Turning heat into energy
09 July 2014
Heat is an inevitable by-product when producing compressed air. However, it is no longer inevitable that this heat must be wasted energy. Anyone looking to enhance efficiency can now use this heat and increase the efficiency of compressors to about 95% as a result. Mark Whitmore, general manager, BOGE Compressors, explains
Because almost the entire energy consumption from the supply net of a standard compressor is converted into heat there is a correspondingly high degree of energy available for heat recovery. Take for example an oil lubricated screw compressor: up to 94% of the electrical energy input to this equipment is available for heat recovery. This is especially efficient in plants where the compressor is within the vicinity of the area being heated, for example in a workshop where the compressor is stationed, or by the use of ducting where the compressor is in a more remote location.
Despite the powerful potential for enhanced efficiency, too few compressed air users are taking full advantage of heat recovery.
This may be because too few of them have realised the inefficiency of using compressed air as a utility. However, if they stop to consider the cost of compressed air they may be more eager to consider the highly attractive efficiency savings that can be made by adding heat recovery to the mix when it comes to generating energy.
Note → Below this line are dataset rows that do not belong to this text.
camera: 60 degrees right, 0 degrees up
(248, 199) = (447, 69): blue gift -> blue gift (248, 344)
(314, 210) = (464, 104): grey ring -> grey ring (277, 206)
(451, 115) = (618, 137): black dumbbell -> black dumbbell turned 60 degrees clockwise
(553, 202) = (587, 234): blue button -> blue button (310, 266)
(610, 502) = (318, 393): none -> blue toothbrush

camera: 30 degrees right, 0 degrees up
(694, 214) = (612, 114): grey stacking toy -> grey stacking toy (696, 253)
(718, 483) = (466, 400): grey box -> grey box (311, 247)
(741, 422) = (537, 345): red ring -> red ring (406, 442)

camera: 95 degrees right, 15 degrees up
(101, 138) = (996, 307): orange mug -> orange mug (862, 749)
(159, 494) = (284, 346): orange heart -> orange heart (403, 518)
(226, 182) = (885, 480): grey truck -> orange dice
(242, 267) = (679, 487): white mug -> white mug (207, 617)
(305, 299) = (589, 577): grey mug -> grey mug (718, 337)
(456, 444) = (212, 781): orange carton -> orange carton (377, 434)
According to figures from The Carbon Trust, more than 90% of the electrical energy used by a typical air compressor is lost as heat. The ability to capture and reuse this energy for space heating, water heating or for other production duties therefore offers real benefits for businesses and is in step with the view being taken across industry that a broader, more holistic view must be taken when it comes to energy efficiency.
So, how do compressed air users take advantage of the potential to enhance efficiency using heat recovery? The best place to start is to look at the entire system and evaluate the parameters of each process; you can then identify the process that will make the best use of the heat produced by the compressor and thus make the maximum saving for the business. The choice for a plant that has a constant demand for heat throughout the year can be very straightforward; regular processes that take place in paint shops and electroplating operations need a constant supply of heat, as do many temperature controlled processes in the manufacture of chemicals and foodstuffs, and so there is strong potential here to save energy through heat recovery. And in a plant that does not require heat to carry out any process, the decision is also often a simple one: use the recovered energy to heat either hot water or the premises. At BOGE, we switch with the seasons. In winter, recovered heat is used for heating the premises; in summer, it is used to heat hot water. By using this combined process to optimise the efficiency of heat recovery, we save the business around 100,000kWh of heating power per year.
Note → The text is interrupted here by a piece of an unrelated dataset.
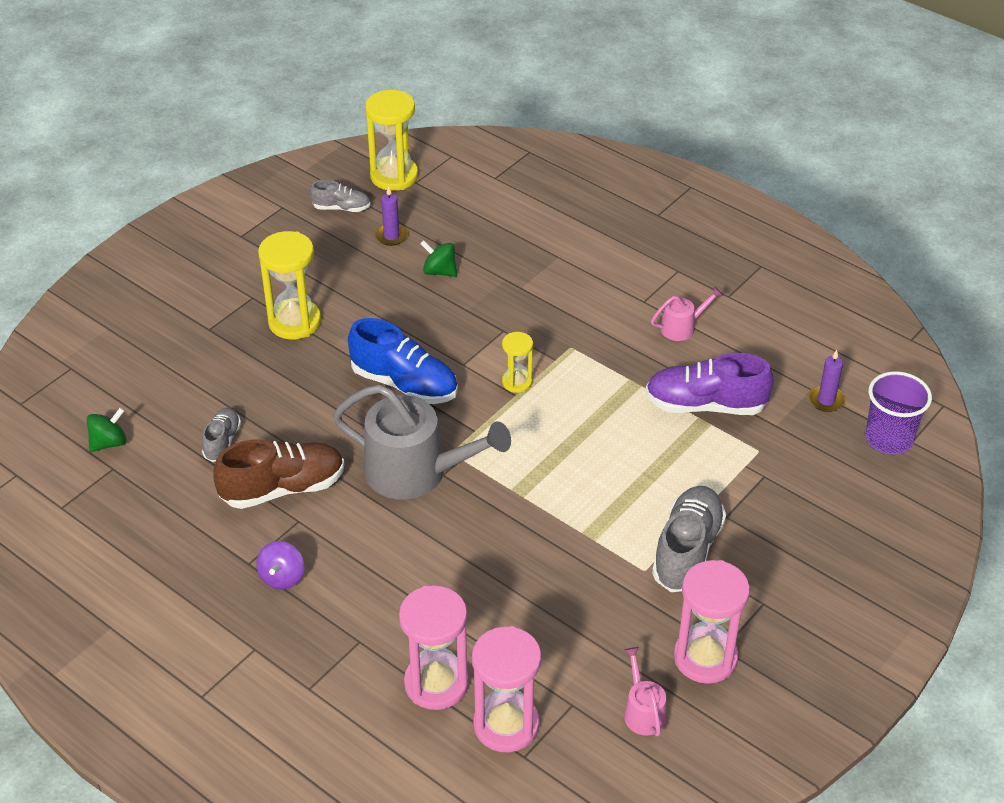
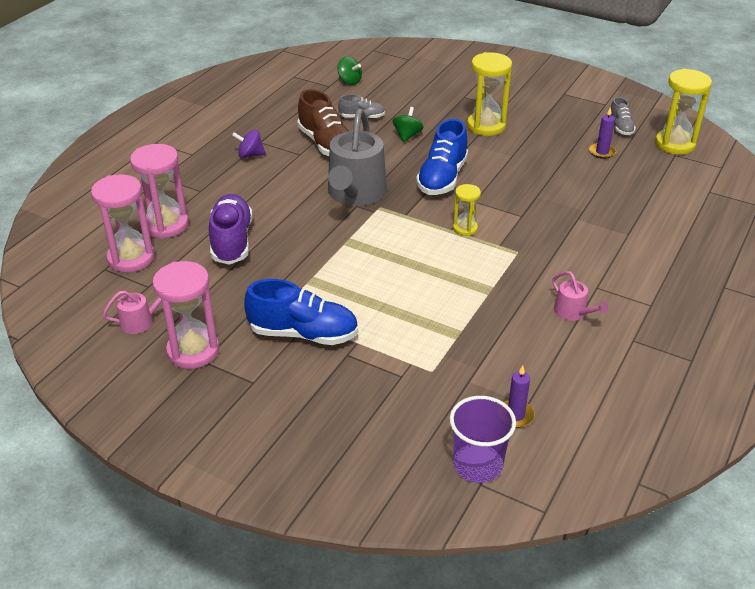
camera: 80 degrees right, 5 degrees down
(439, 271) = (574, 178): green spinning top -> green spinning top (407, 135)
(687, 551) = (303, 334): grey shoe -> blue shoe
(705, 405) = (478, 334): purple shoe -> purple shoe (232, 241)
The next thing to do before investing in heat recovery is to calculate the potential energy and cost savings of implementing heat recovery by assessing the heat or hot water demand in areas, where practical, adjacent to the compressor installation. This assessment can then be compared to the average operating hours of the existing compressed air system, which will highlight the possible payback in terms of the immediate reductions in fuel, oil and gas costs.
As you might expect, the adoption of heat recovery for anyone purchasing a modern water-cooled compressor is a straightforward matter, as these new units are already well-prepared for easy integration of a heat recovery system into the cooling circuit. Retrofit solutions are available for plants running older compressor stations that are not prepared for heat recovery. For example, BOGE has recently introduced a new Duotherm system that is engineered to retrofit directly to existing screw compressors to provide an external heat recovery system — regardless of the year of construction, performance or manufacturer. The BOGE Duotherm is engineered to allow more than 70% of the used energy to be recovered in the form of heat. The key element of this system is a plate heat exchanger, which can be connected to the oil system of the compressor and the service and process water network. It is engineered to increase the energy efficiency of the compressed air station and protect the environment at the same time.
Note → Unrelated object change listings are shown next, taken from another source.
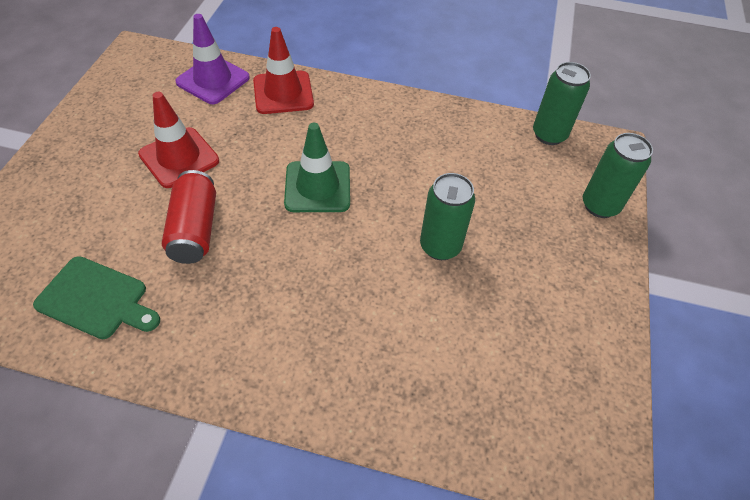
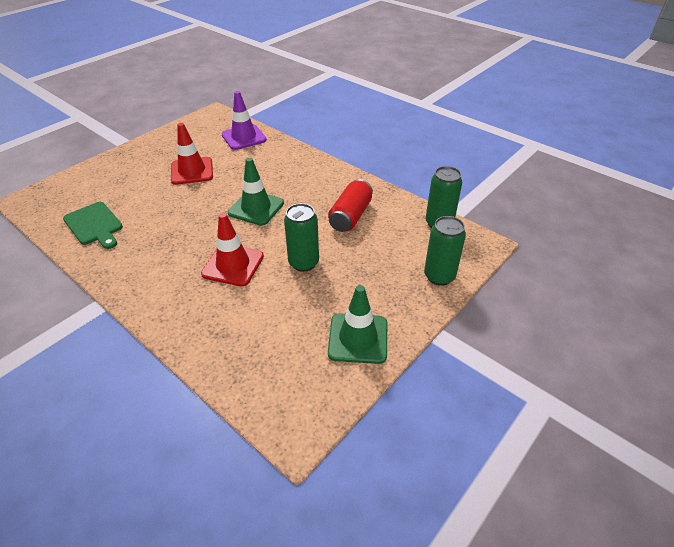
camera: 30 degrees right, 10 degrees down
(195, 229) = (170, 208): red can -> red can (350, 216)
(283, 93) = (279, 154): red traffic cone -> red traffic cone (233, 265)
(577, 324) = (358, 338): none -> green traffic cone

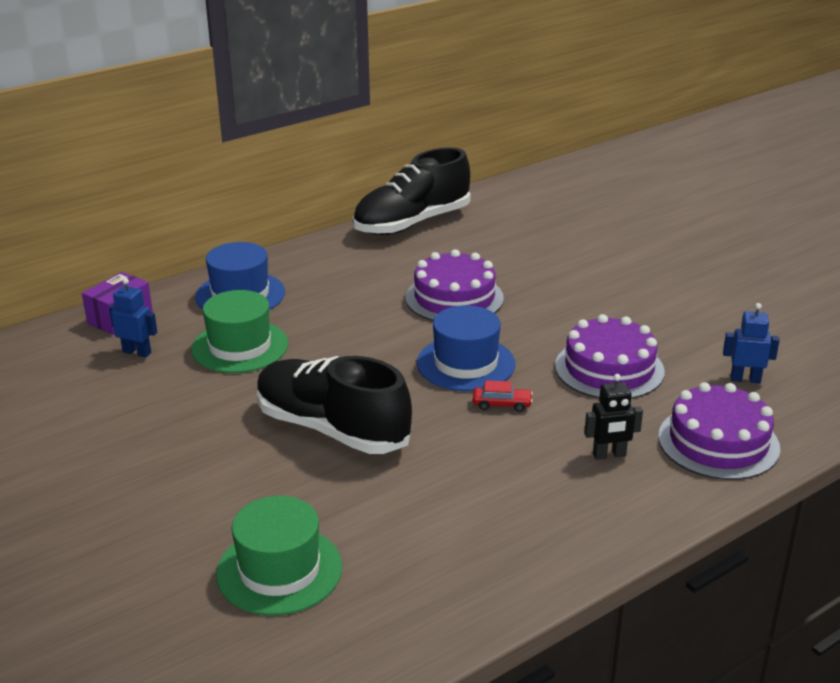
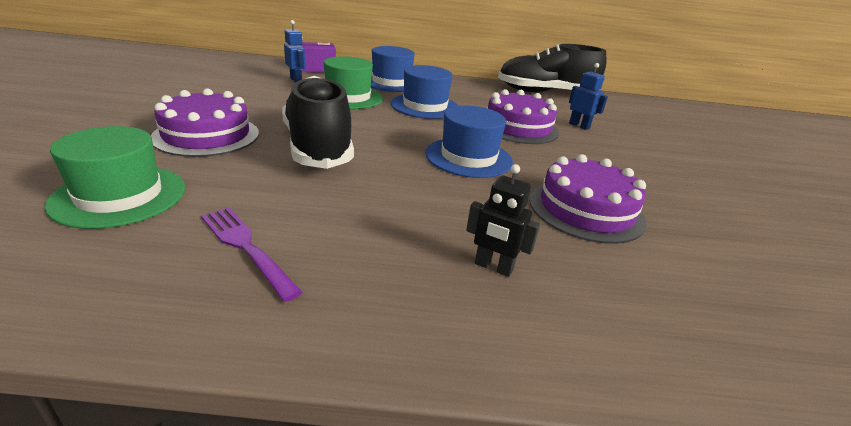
camera: 35 degrees right, 0 degrees up
(333, 316) = (425, 106): none -> blue hat
(447, 542) = (246, 247): none -> purple fork
(502, 404) = (455, 188): red car -> none
(718, 442) = (635, 322): purple cake -> purple cake (206, 135)
(745, 379) = (735, 284): blue robot -> blue robot (579, 126)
With energy consumption typically the biggest target for engineering operators when looking to make savings and improve efficiency, designers and engineers have invested much time and effort in recent years into developing energy efficient compressed air solutions. This is a core mission at BOGE where the growing popularity of heat recovery has led to the recent extension of the Duotherm heat recovery product range, now available as an external, stand-alone model. As well as recovering up to 94% of the input energy used in compression in the form of heat, the Duotherm heat recovery system is compact, with a minimum space requirement.
It is only possible to make significant, beneficial improvements when there is accurate information about the current performance of a compressed air application,
This is why a new standard has been introduced to set the requirements for conducting a compressed air system assessment. Historically, the lack of any formal standard allowed suppliers with differing levels of expertise to conduct a compressed air audit, and with such a variance in the quality of each evaluation it was difficult to consider any analysis as a conclusive, comprehensive system assessment. The globally accepted ISO 11011 has now created a framework for the compressed air system energy efficiency assessment and auditing process.
BOGE Compressors has been accredited to Compressed Air Energy Efficiency Assessment Standard ISO 11011. The achievement recognises BOGE’s commitment to providing comprehensive and detailed energy audits, which extend our customer support services and enable compressed air users to optimise their energy usage and identify actions that can reduce costs.